■ Exercise goal
For each line below that holds "down", return the line as it stands.

■ Information provided

########

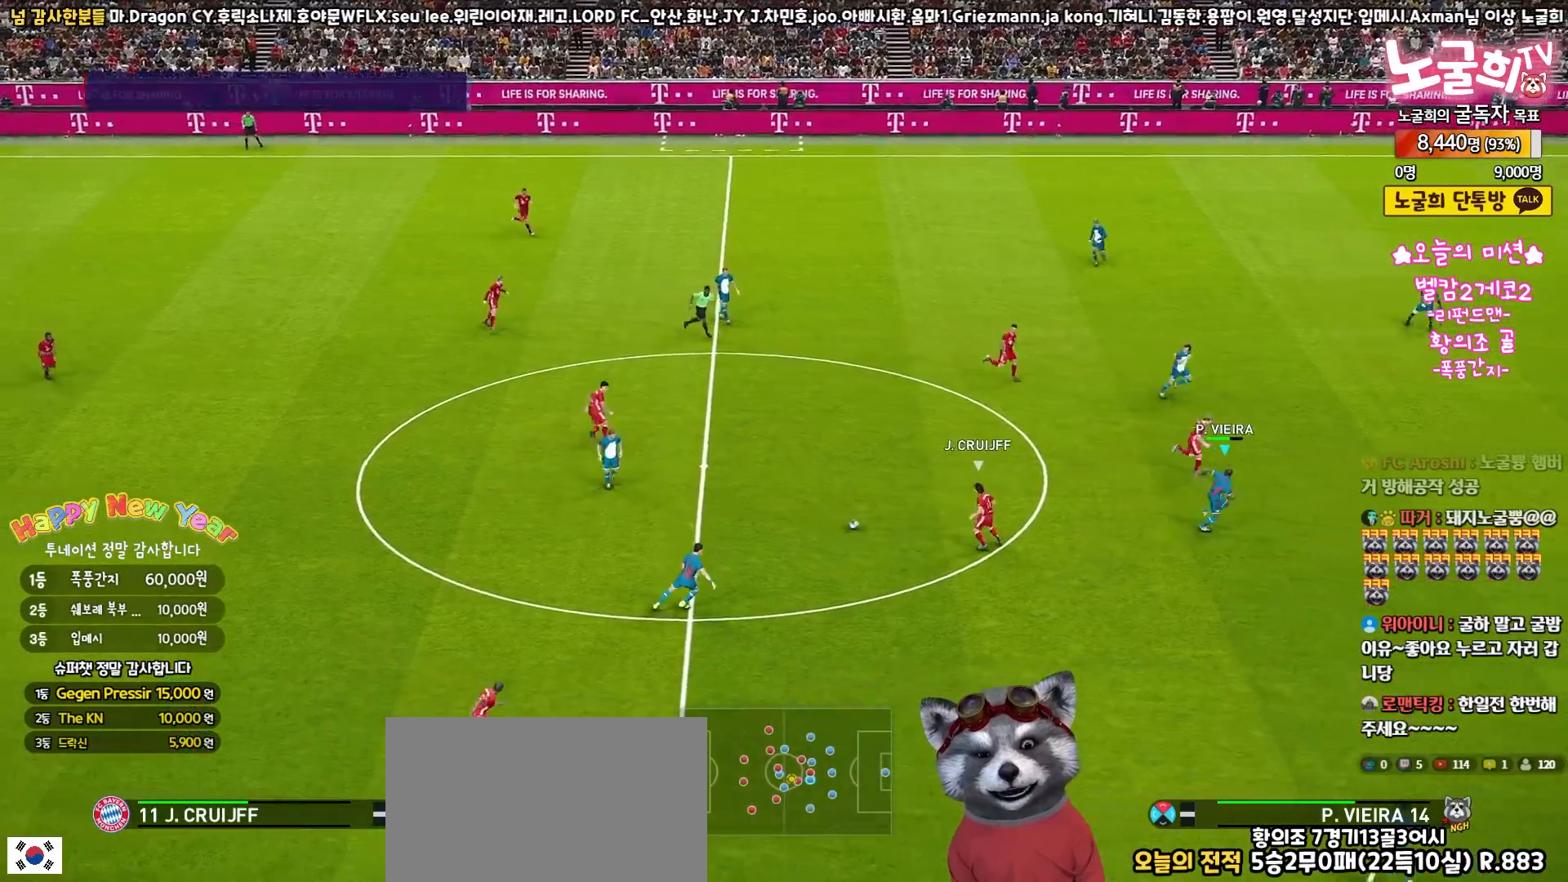
{"buttons": ["SQUARE", "R2"], "left_stick": "up-right", "right_stick": "center", "events": [[500, "R1", "up"]]}
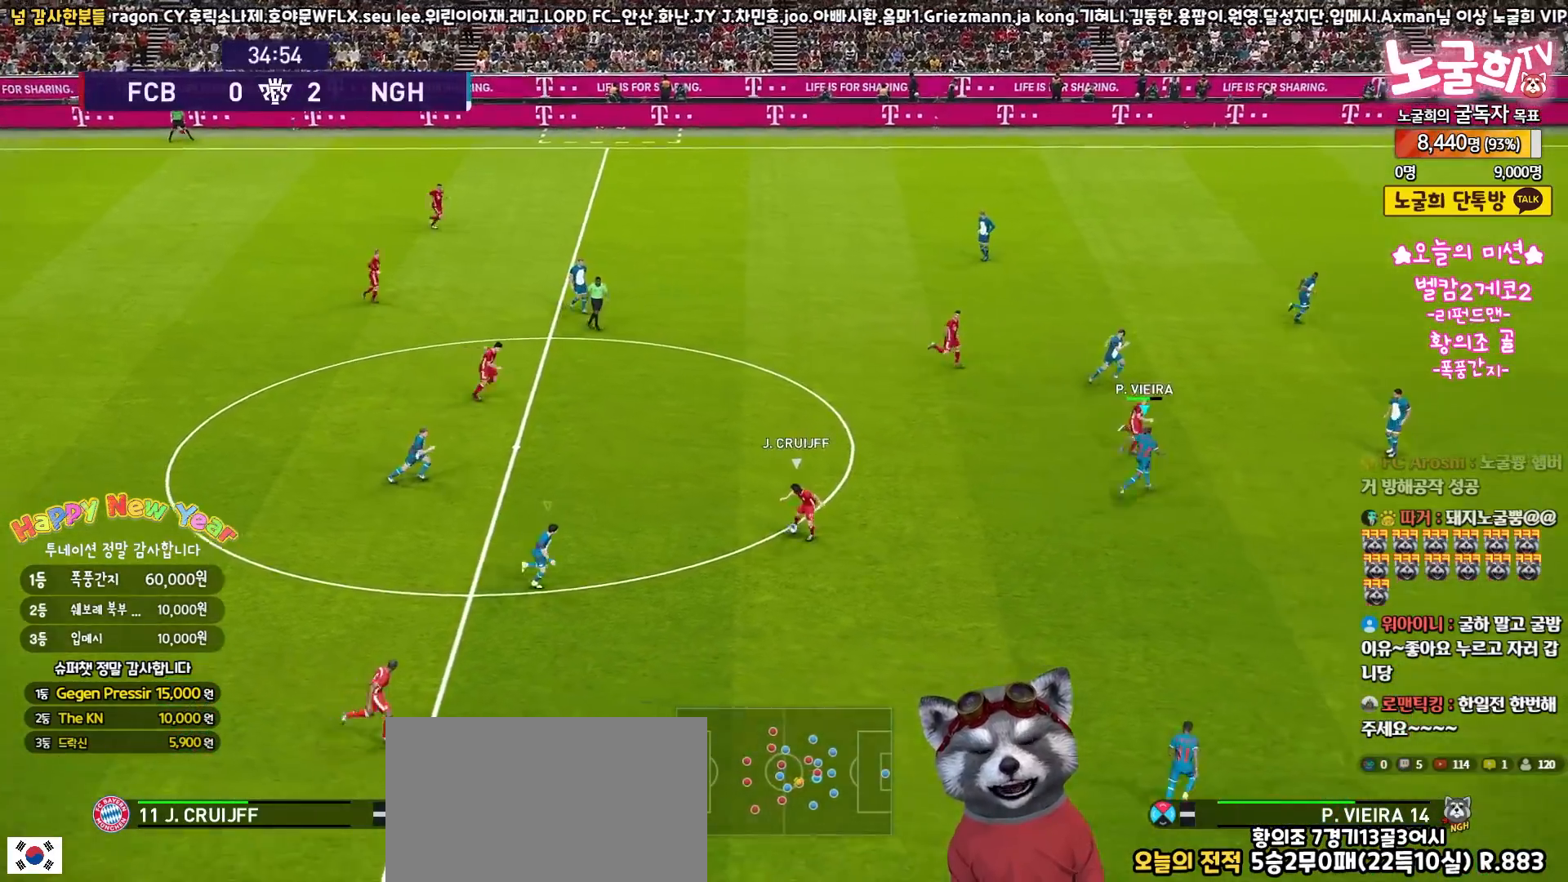
{"buttons": ["SQUARE", "R1", "R2", "L3"], "left_stick": "down-right", "right_stick": "center", "events": [[50, "R2", "up"], [67, "SQUARE", "up"], [117, "SQUARE", "down"], [133, "left_stick", "down-right"], [200, "L3", "down"], [383, "L3", "up"], [383, "R2", "down"], [417, "R1", "down"], [433, "L3", "down"]]}
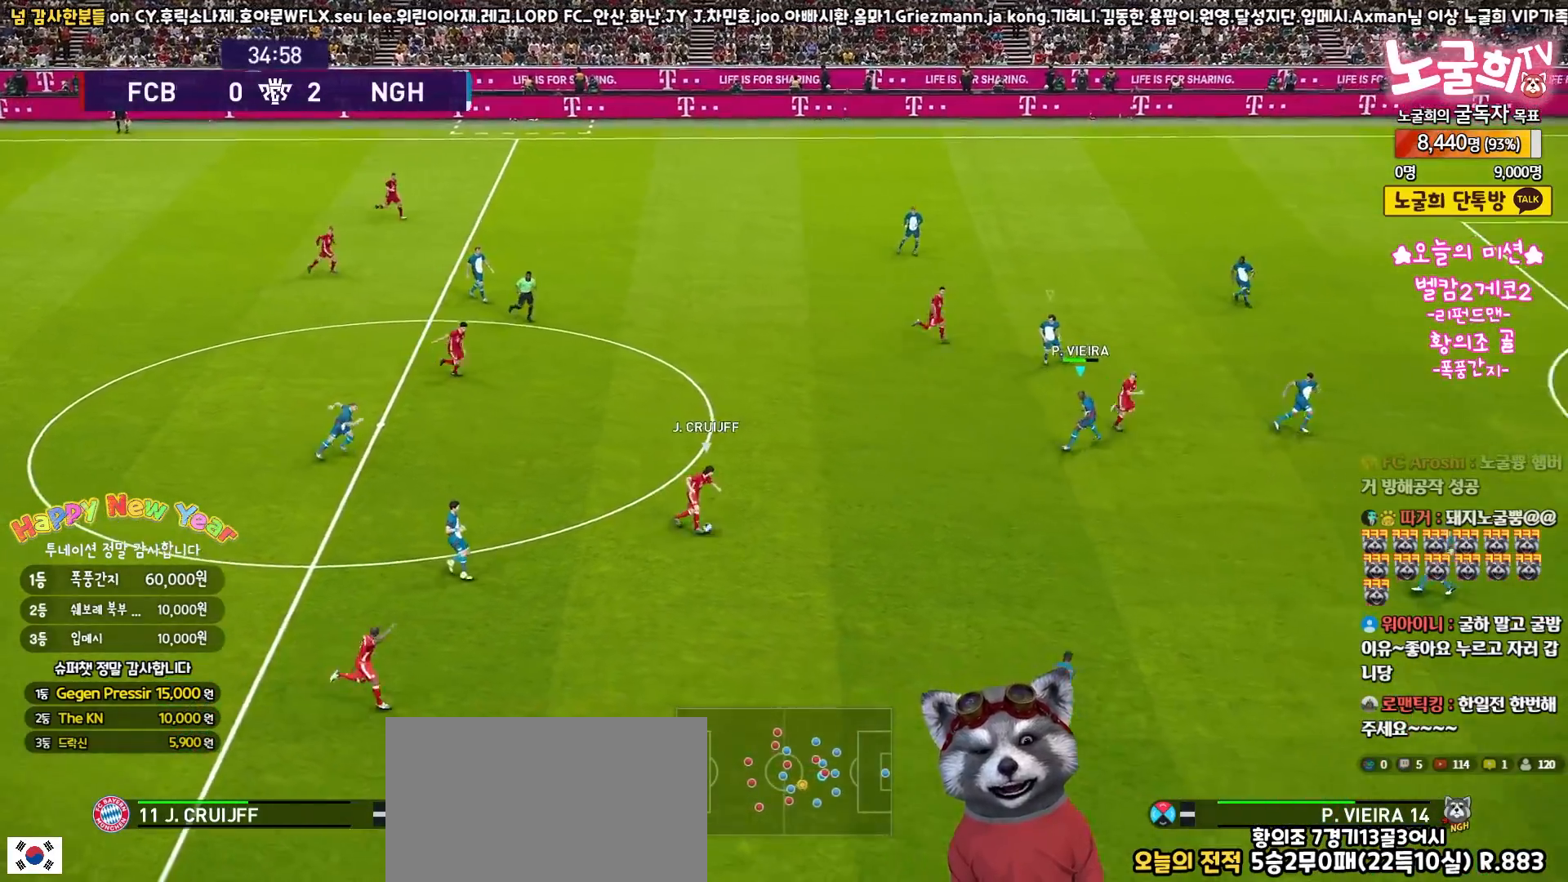
{"buttons": ["SQUARE", "R1", "R2", "L3"], "left_stick": "right", "right_stick": "center", "events": [[217, "L3", "up"], [450, "L3", "down"], [450, "left_stick", "right"]]}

########

■ Response to the exercise
{"buttons": ["SQUARE", "R1", "R2", "L3"], "left_stick": "down-right", "right_stick": "center", "events": [[50, "R2", "up"], [67, "SQUARE", "up"], [117, "SQUARE", "down"], [133, "left_stick", "down-right"], [200, "L3", "down"], [383, "L3", "up"], [383, "R2", "down"], [417, "R1", "down"], [433, "L3", "down"]]}
{"buttons": ["SQUARE", "R1", "R2", "L3"], "left_stick": "right", "right_stick": "center", "events": [[217, "L3", "up"], [450, "L3", "down"], [450, "left_stick", "right"]]}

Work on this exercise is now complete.